Yorkshire Post

Teacher, 50, murdered partner and buried body

- Grace Hammond NEWS CORRESPOND­ENT

A primary school teacher accused of stabbing her partner to death “in cold blood” before burying his body in their garden has pleaded guilty to murder.

Fiona Beal, 50, from Northampto­n, admitted killing 42-year-old Nicholas Billingham, whose partly mummified remains were discovered four-and-a-half months after he was last seen.

Beal had initially pleaded guilty to the lesser offence of manslaught­er by reason of a loss of control, but denied murdering Mr Billingham between October 30 and November 10 2021. A jury at the Old Bailey heard yesterday that she had changed her plea.

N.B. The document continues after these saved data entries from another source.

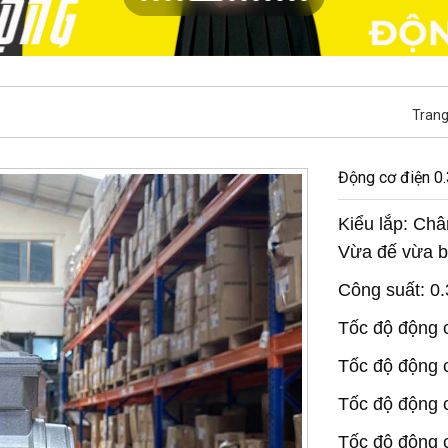
Trang
Động cơ điện 0
Kiểu lắp: Châ
Vừa đế vừa b
Công suất: 0
Tốc độ động c
Tốc độ động c
Tốc độ động c
Tốc độ động c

Judge Mark Lucraft said he will determine the minimum jail term at a two-day sentencing hearing in May. As the jury left, a tearful Beal wiped her eyes with a tissue.

The teacher was arrested in March 2022 after police discovered the body.

Last week, prosecutor Hugh Davies KC told jurors that Beal, “a high-functionin­g profession­al”, messaged several people on November 1 2021 that she and Mr Billingham had contracted Covid-19 and needed to isolate.

On November 8, Beal sent messages to her sisters saying she and Mr Billingham had split up, with one message saying he left because he had had an affair with another woman. Jurors heard that Mr Billingham appeared to have cheated on Beal previously.

In March 2022 she rented a cabin in Cumbria and sent messages to family members which gave them cause for concern over her wellbeing, prompting them to call police to check on her.

In the cabin, police found journals that showed “a wholly different side to her personalit­y”.

Mr Davies said Beal had promised sex after a bath, and stabbed Mr Billingham in the neck when he was wearing a sleep mask and was probably cabled-tied on their bed.

The prosecutor said she wrapped her dead partner up and dragged him down the stairs and buried him in the garden.

Another journal detailed her planning for the attack, with Beal writing: “It was harder than I thought it would be. Hiding a body was bad. Moving a body is much more difficult than it looks on TV.”

In the journals Mr Davies said Beal introduces themes of her having been controlled and manipulate­d in the relationsh­ip; of her insecuriti­es having been exaggerate­d rather than helped by his attitude; of unpleasant things he had done... and this explaining why she killed him as she did.

He added: "She introduces her insight into her own split personalit­y, and an alter ego she calls Tulip 22, who is capable of wholly different and darker conduct than her public persona of committed teacher."

The original murder trial collapsed after more than four months when it emerged that a key defence witness was a court custody officer who had conducted welfare checks on Beal in the cells.